Bitcoin tops $70,000 as cryptocurrencies rebound
Bitcoin is driving the market’s current recovery after a sharp correction wiped out sizeable leveraged positions.
The rapid deleveraging pushed BTC down to about $60,000, marking an approximately $10,000 one-day decline—the most severe single-day drop since the FTX collapse in 2022.
The rebound has been accompanied by rising open interest, short-covering, and a climb back toward the critical $70,000 area. Technical indicators such as the daily RSI are showing signs of bullish divergence.
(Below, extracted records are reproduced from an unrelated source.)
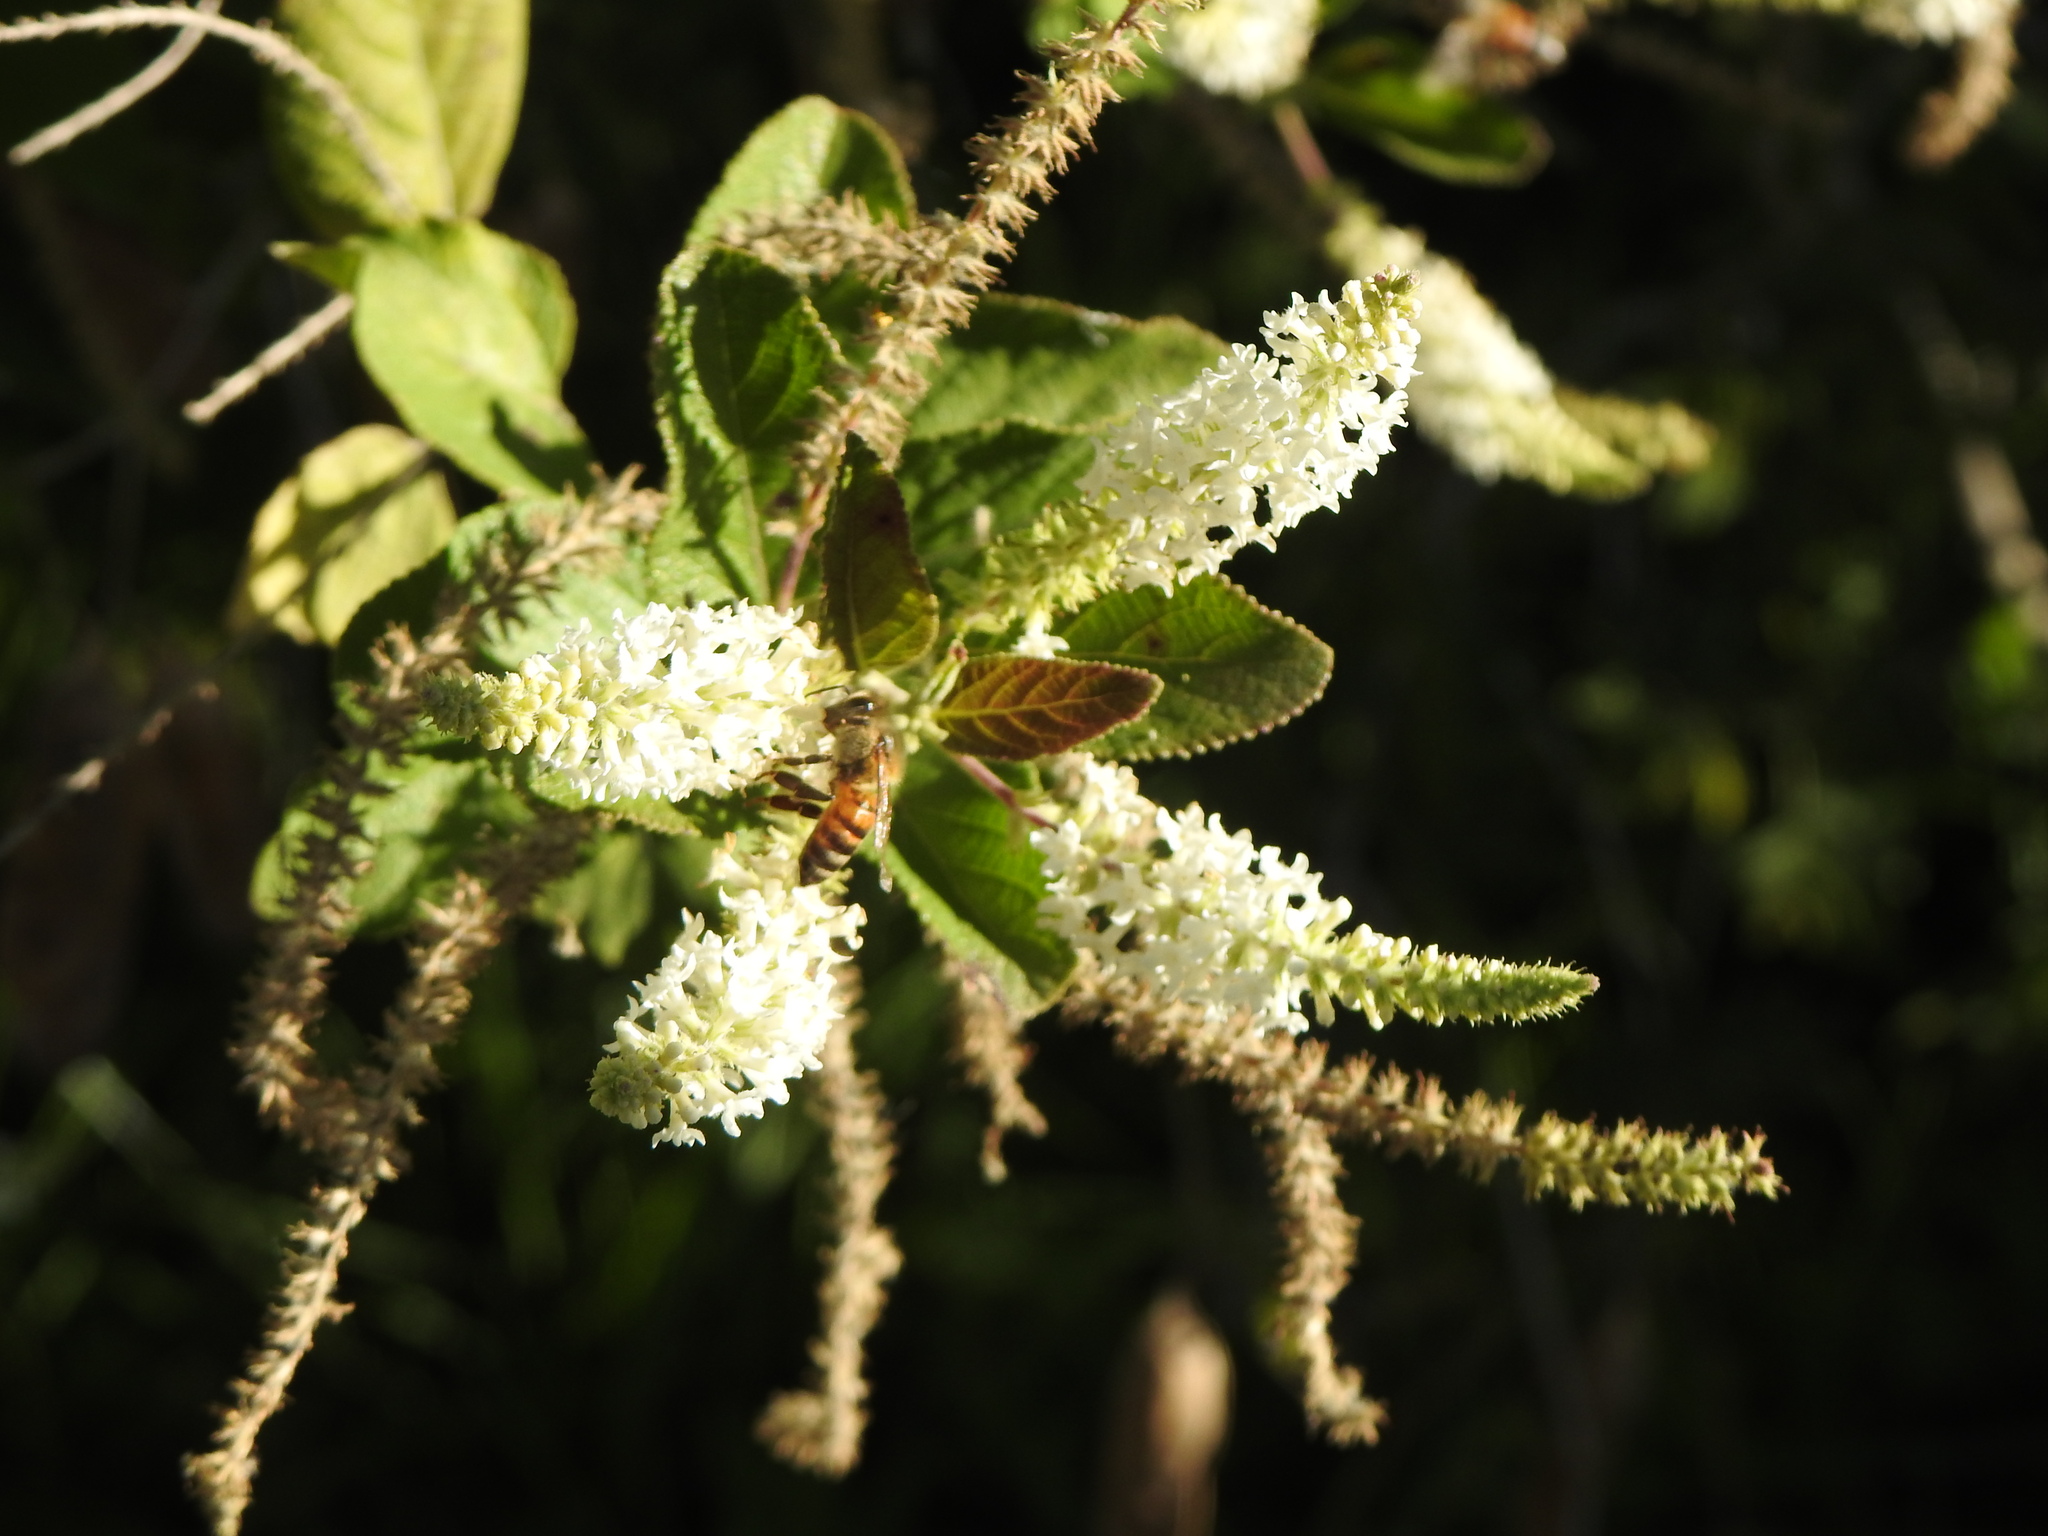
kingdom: Plantae
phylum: Tracheophyta
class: Magnoliopsida
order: Lamiales
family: Verbenaceae
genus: Aloysia
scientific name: Aloysia virgata
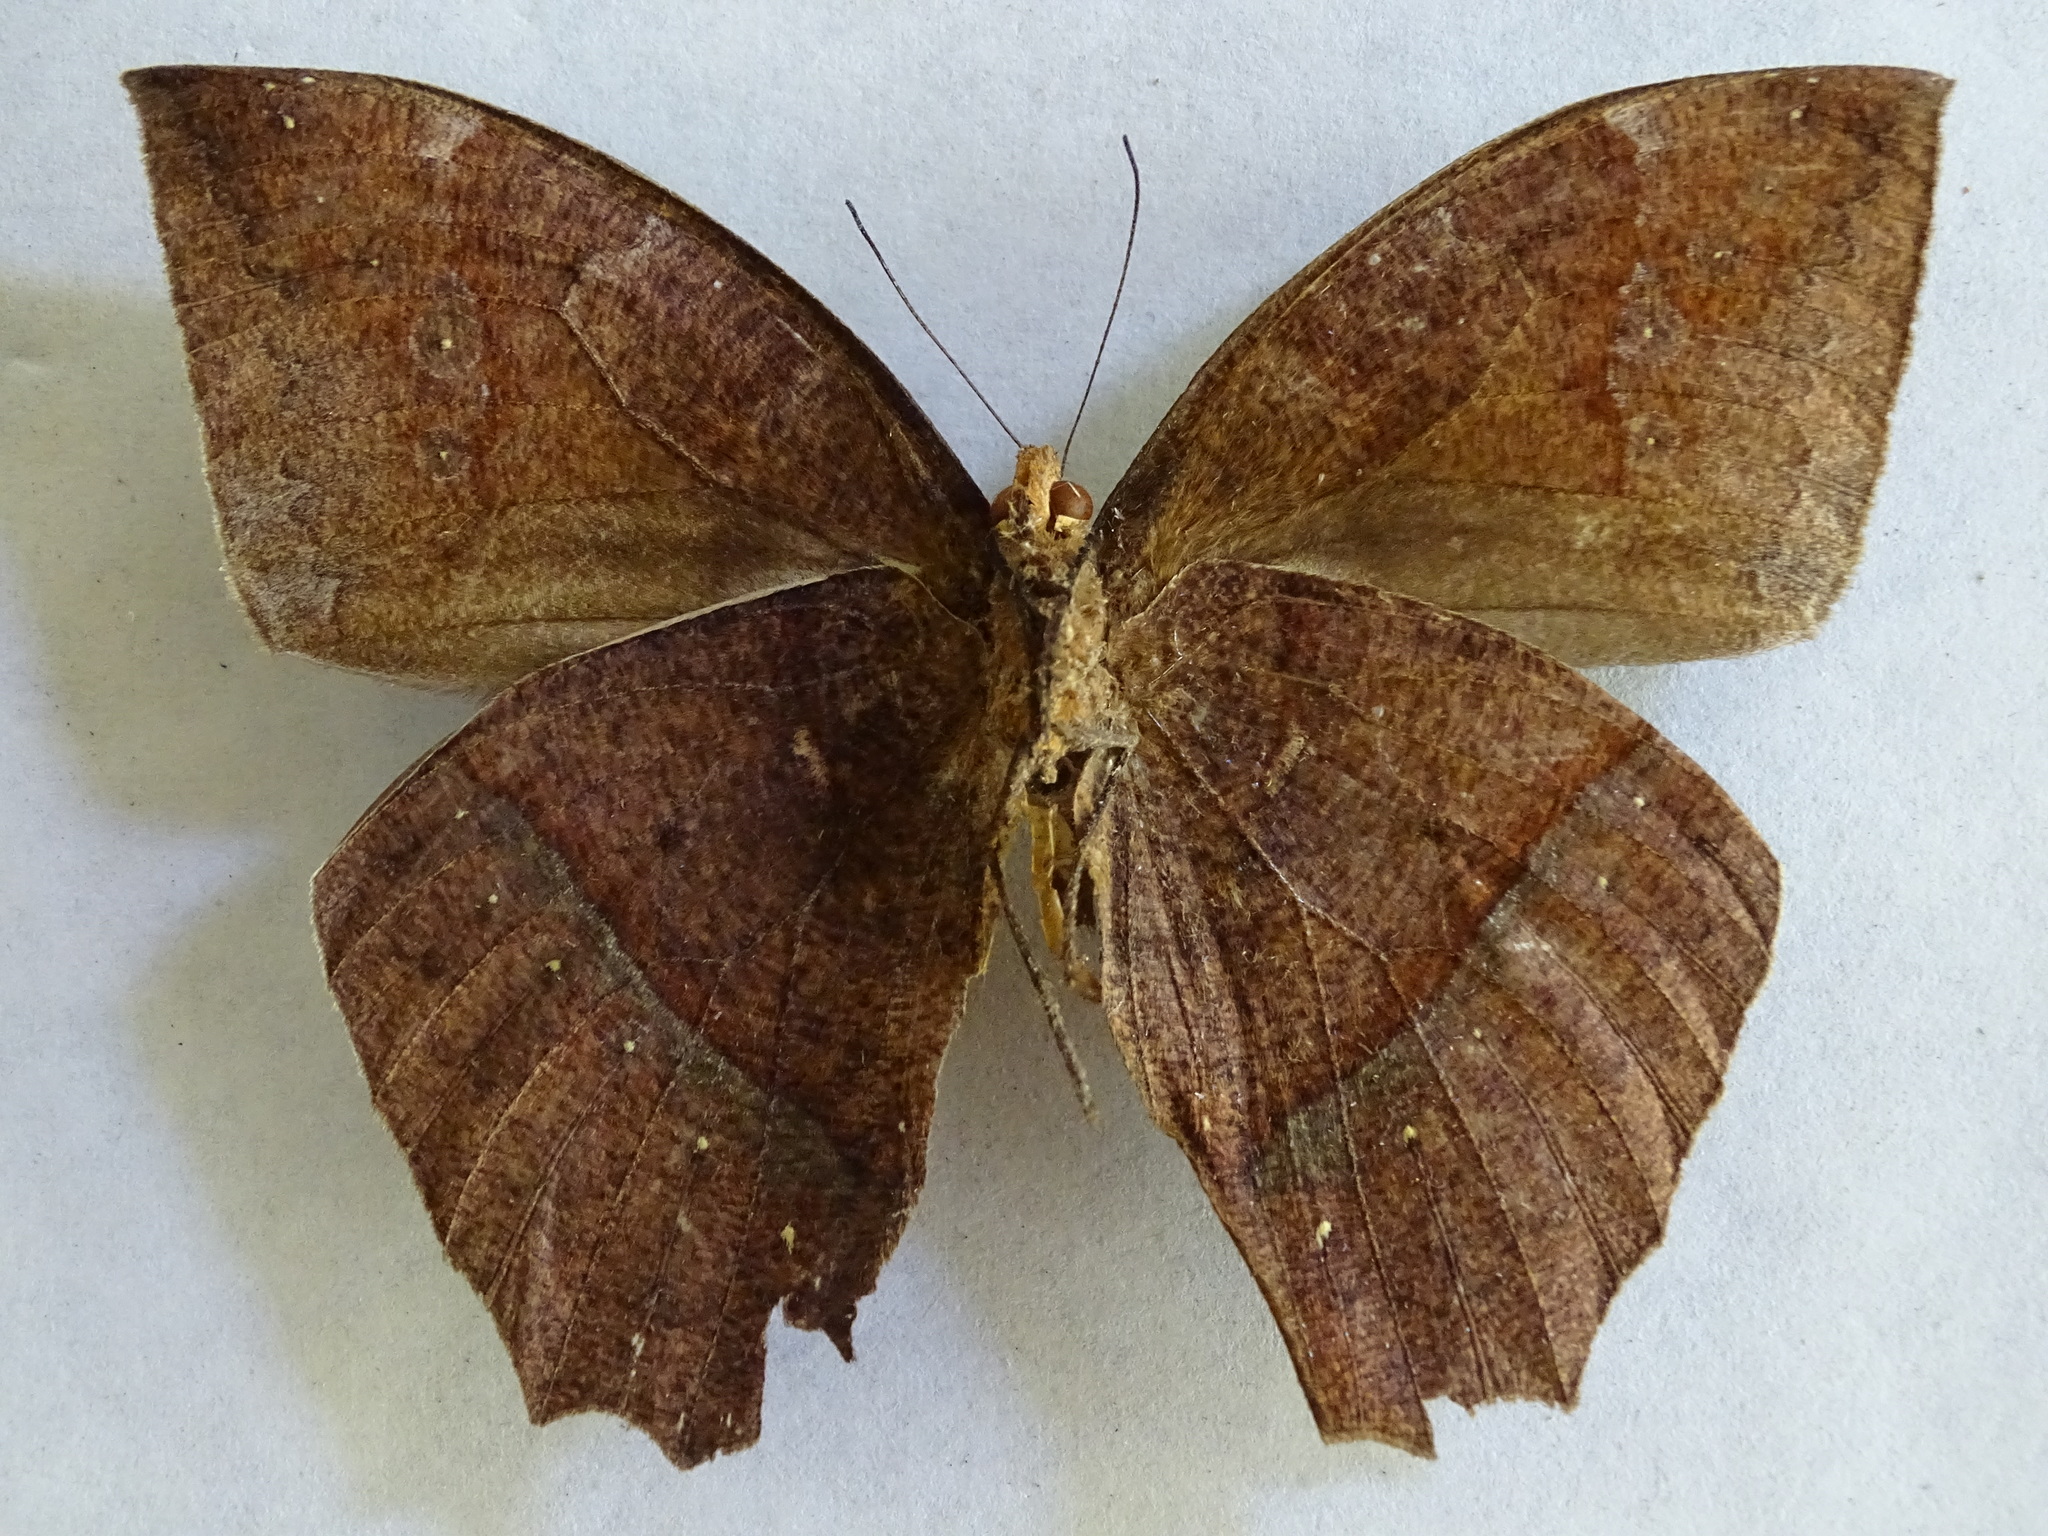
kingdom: Animalia
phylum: Arthropoda
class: Insecta
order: Lepidoptera
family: Nymphalidae
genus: Taygetis
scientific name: Taygetis mermeria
CoinShares notes that record ETP volumes, a pause in whale selling, and BTC trading below miners’ production costs have historically signaled accumulation phases rather than the start of a prolonged downtrend.
Still, some analysts urge caution. Crypto commentator Rekt Capital warned that after an initial relief rally, historical patterns point to the possibility of further downside before a sustained recovery.
“History suggests there’s more downside to come,” he cautioned, reflecting a view that bulls may need to overcome additional bearish pressure.
Bitcoin was trading around $71,190 at the time of writing.